The Greens Senator Sarah Hanson-Young explained this approach in an article on The Greens and the balance of power written in July: “With this new position in the political landscape and our new seats on the Senate benches comes even greater responsibility to deliver achievements for the community and stability for the Parliament. We will work hard to improve legislation and to keep presenting innovative ideas to be adopted by government and opposition. But, just as importantly, we must make sure we deliver more constructive than destructive solutions to the topics that land on our desks. Working to secure our nation’s future prosperity requires more leadership than just saying ‘No’.”

But even as the carbon tax was launched, Greens deputy leader Christine Milne admitted that the $23 a tonne carbon price “isn’t high enough to drive the revolution in renewables that we need”.

Adam Bandt’s statement that “We are now going to see dirty power stations like Hazelwood [in Victoria] close and we will not see any more commercial coal-fired power stations built in this country,” is at best wishful thinking, at worst deceptive apologetics.
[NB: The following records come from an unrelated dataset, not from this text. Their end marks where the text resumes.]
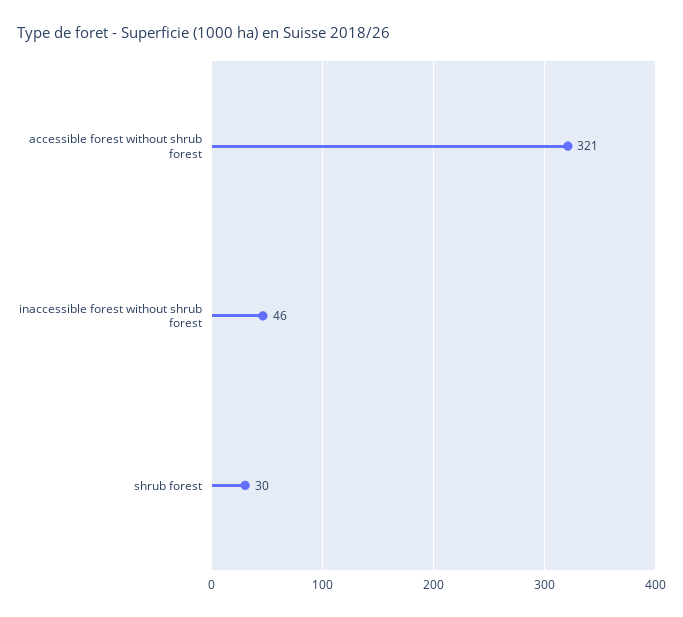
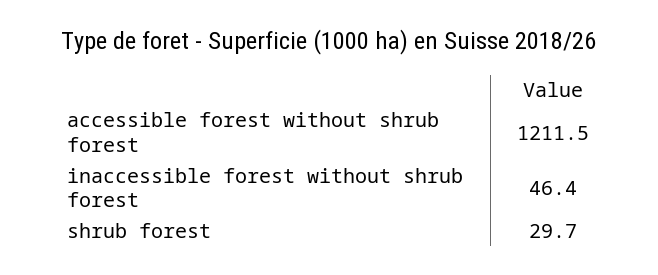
accessible forest without shrub forest: 321 -> 1211.5

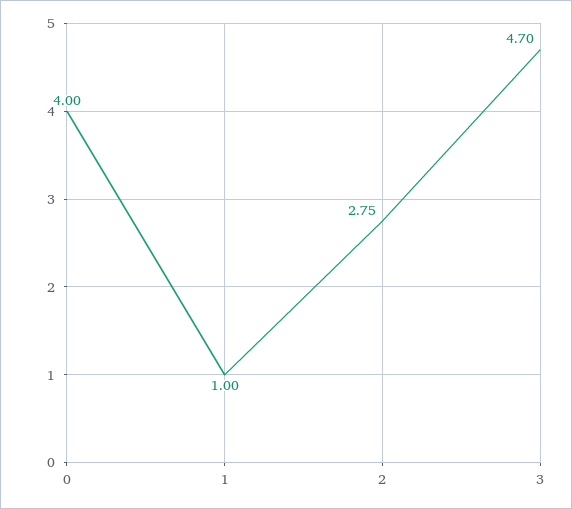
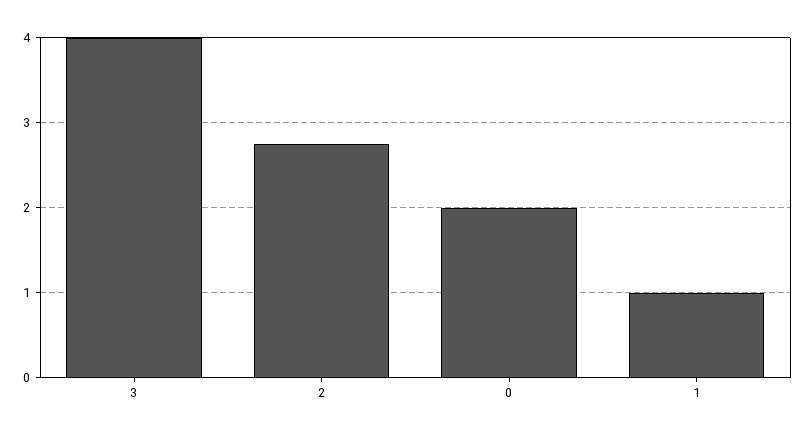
0: 4 -> 2
3: 4.7 -> 4

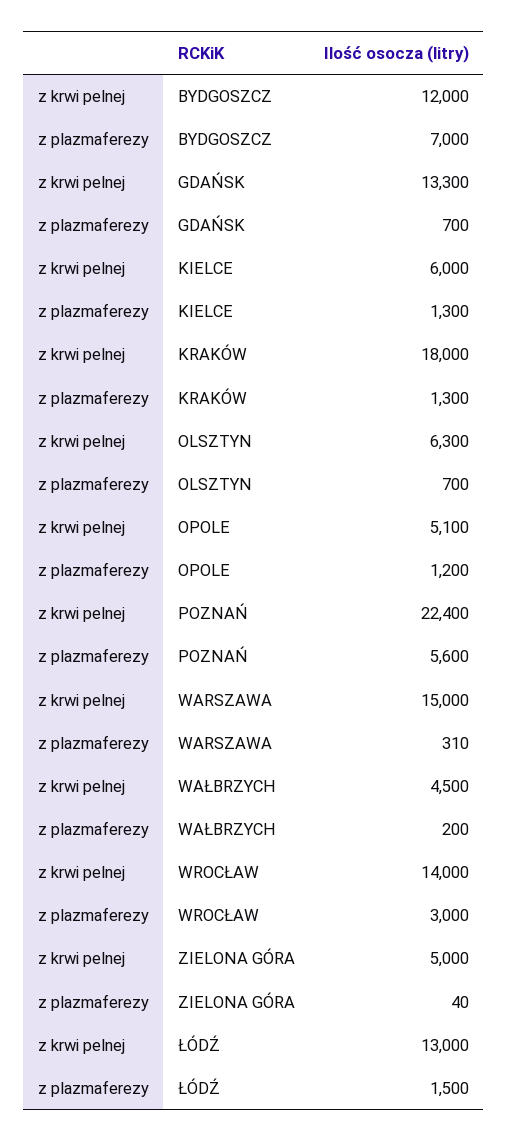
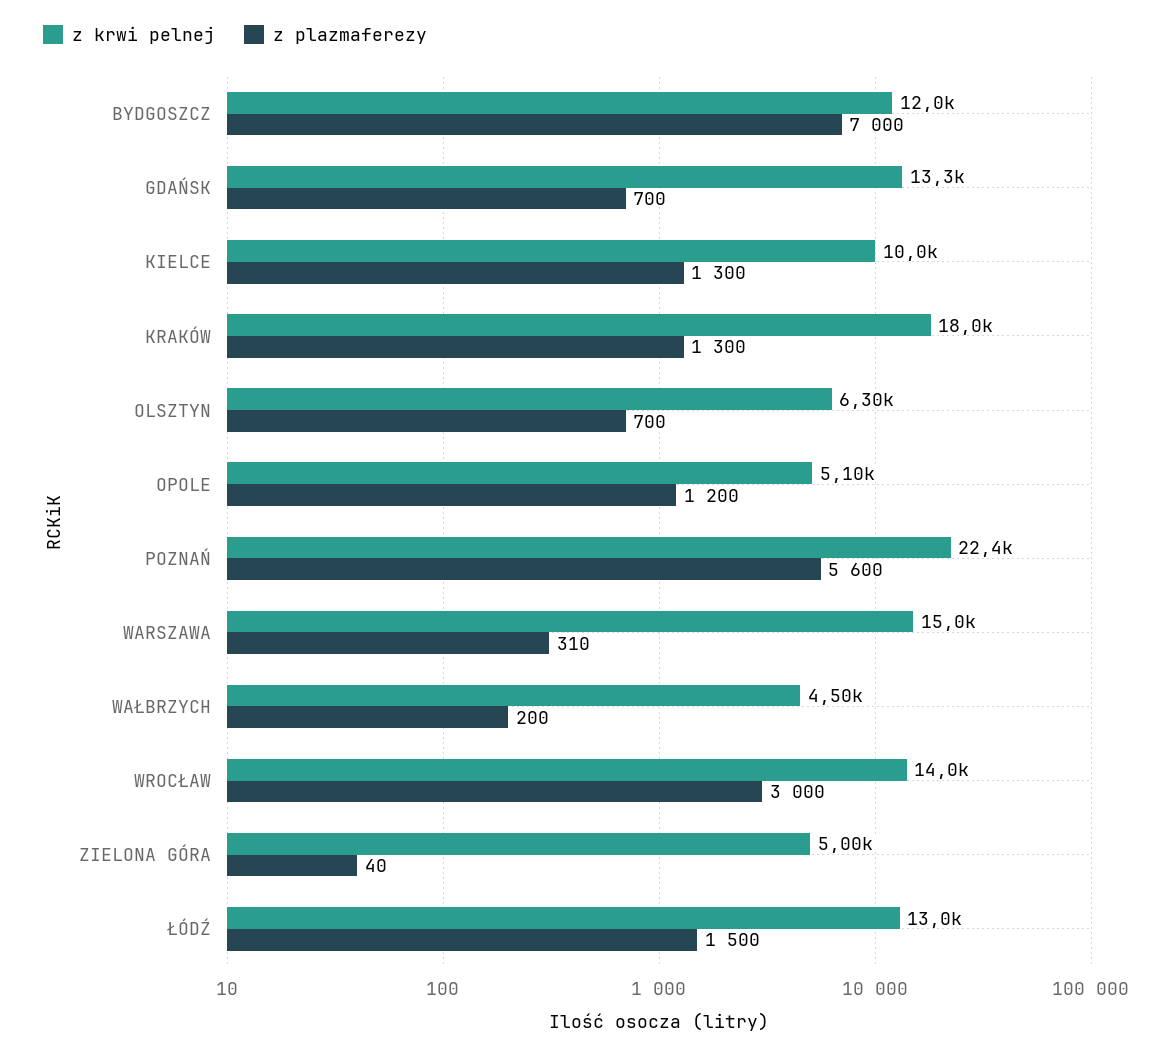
z krwi pelnej, KIELCE: 6000 -> 10000

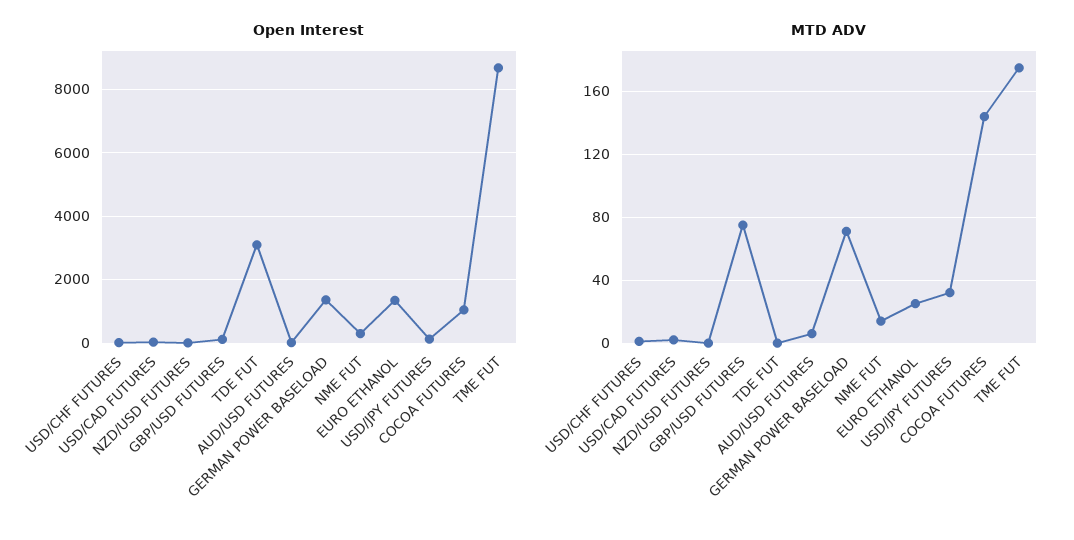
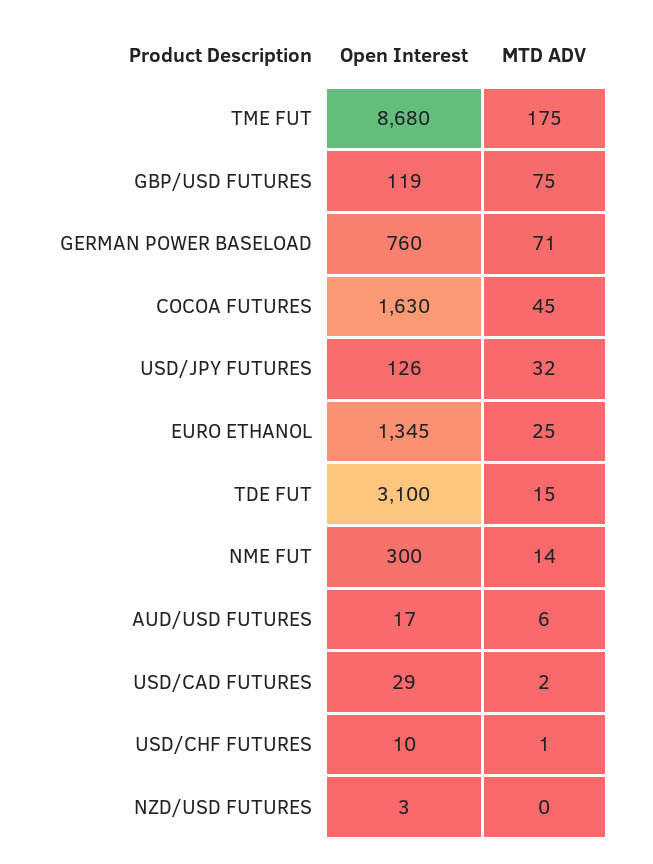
Open Interest, GERMAN POWER BASELOAD: 1400 -> 760
Open Interest, COCOA FUTURES: 1000 -> 1630
MTD ADV, TDE FUT: 0 -> 15
MTD ADV, COCOA FUTURES: 145 -> 45

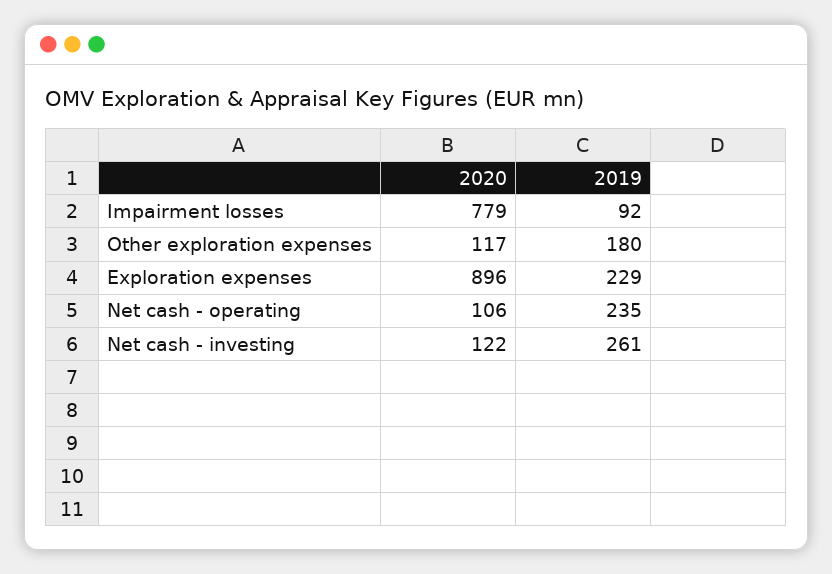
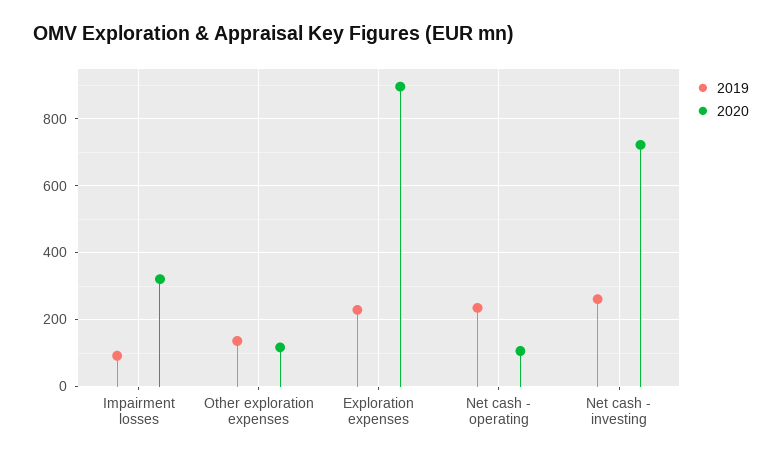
2020, Impairment losses: 779 -> 320
2019, Other exploration expenses: 180 -> 140
2020, Net cash - investing: 122 -> 720

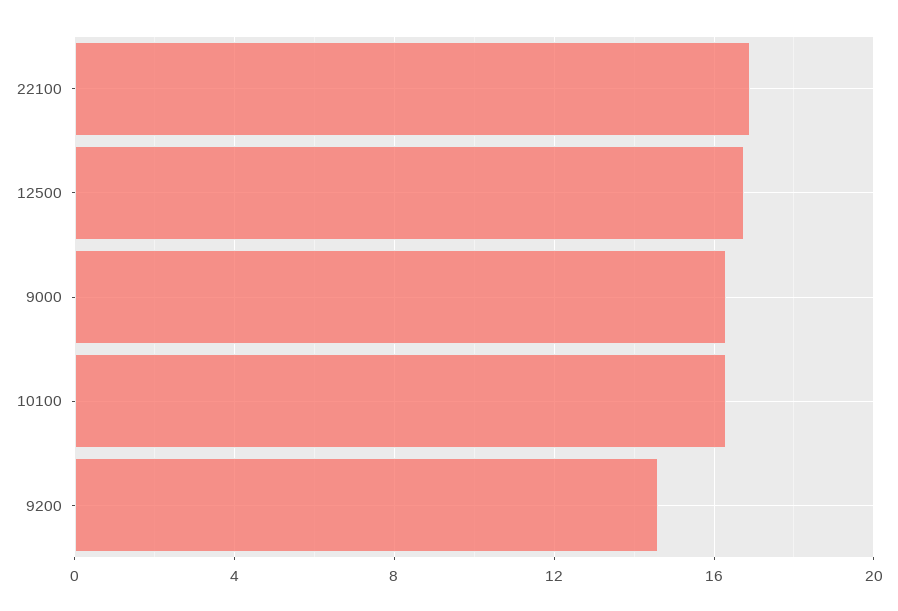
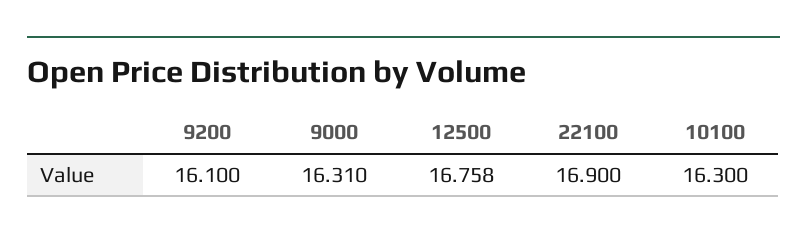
9200: 14.5 -> 16.1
In the case of the carbon tax, The Greens are pulled to a false solution by the mirage of a market solution to climate change and the prospect of a compromise with Labor.

Rather than setting the political agenda, The Greens have found themselves tailing Labor’s.

What kind of party?

Gillard’s shift to the right over refugees will no doubt have cemented more Labor voters to the Greens. But the future does not belong to holding the balance of power or displacing Labor to become a mainstream reformist party.

The power to change society doesn’t lie in parliament. It is the power in the streets and workplaces that can change the world.

A voice in parliament can help build the movements—it could fan the flames of resistance of the Occupy movement, stand up to O’Farrell and the Baillieu and their police thugs who cleared the protests in Sydney and Melbourne in October, condemn the Qantas bosses, champion the rights of the Palestinians and the need for renewable energy.

Parliamentary democracy tries to separate politics and economics and limit democracy to a tick or cross on a ballot paper every three or four years. Socialists fight to overcome that division.

With BDS, the carbon tax, refugees and everything else, there is a constant contradiction between parliamentary pressure and the principles that won them votes in the first place.

The future of the Greens is going to be determined by which side wins out—stronger movements and stronger unions to fight for real change or the dead hand of parliamentary politics.